Concession: appréciation des offres à une date antérieure à celle initialement fixée

Rappelons, à titre liminaire, qu'il ressort de l'article 46 de l'ordonnance du 29 janvier 2016 que pour les contrats de concession, et ainsi pour les contrats de délégation de service public, les autorités concédantes ont la faculté  d’organiser une négociation avec un ou plusieurs candidats. La limite posée demeure que "la négociation ne peut porter sur l'objet de la concession, les critères d'attribution ou les conditions et caractéristiques minimales indiquées dans les documents de la consultation"

C'est dans le cadre d'une telle négociation que s'inscrit la jurisprudence ici abordée, rendue par le Conseil d'Etat le 8 novembre 2017*. La doctrine considérait que les dispositions issues de l'ordonnance étaient "relativement lapidaires, ce qui renforce la nécessité de s'appuyer sur la jurisprudence (...) dans l'attente de décisions prises par les juridictions sur leur fondement"**. Gageons que cette décision contribuera à apporter une nécessaire clarification.

### Consigne A
Reprenez la partie du passage présenté qui commence par les mots contenant "C'est dans le" et se termine par "une nécessaire clarification.", en changeant "Conseil d'Etat" en "juge administratif".
### Consigne B
D'après le passage présenté, pourquoi la doctrine estimait-elle nécessaire de s'appuyer sur la jurisprudence ?

### Données
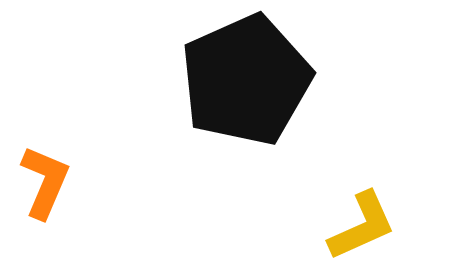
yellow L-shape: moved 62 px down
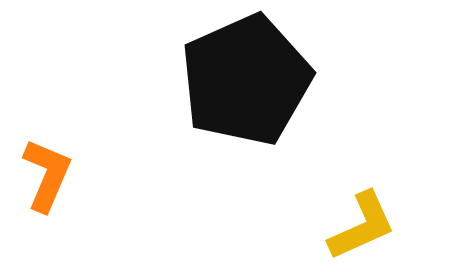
orange L-shape: moved 2 px right, 7 px up
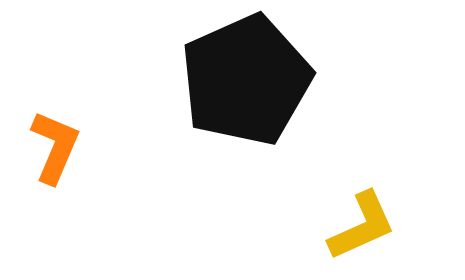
orange L-shape: moved 8 px right, 28 px up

### Réponse A
C'est dans le cadre d'une telle négociation que s'inscrit la jurisprudence ici abordée, rendue par le juge administratif le 8 novembre 2017*. La doctrine considérait que les dispositions issues de l'ordonnance étaient "relativement lapidaires, ce qui renforce la nécessité de s'appuyer sur la jurisprudence (...) dans l'attente de décisions prises par les juridictions sur leur fondement"**. Gageons que cette décision contribuera à apporter une nécessaire clarification.

### Réponse B
La doctrine jugeait les dispositions issues de l'ordonnance "relativement lapidaires". Cela renforçait la nécessité de s'appuyer sur la jurisprudence dans l'attente de décisions prises par les juridictions sur leur fondement.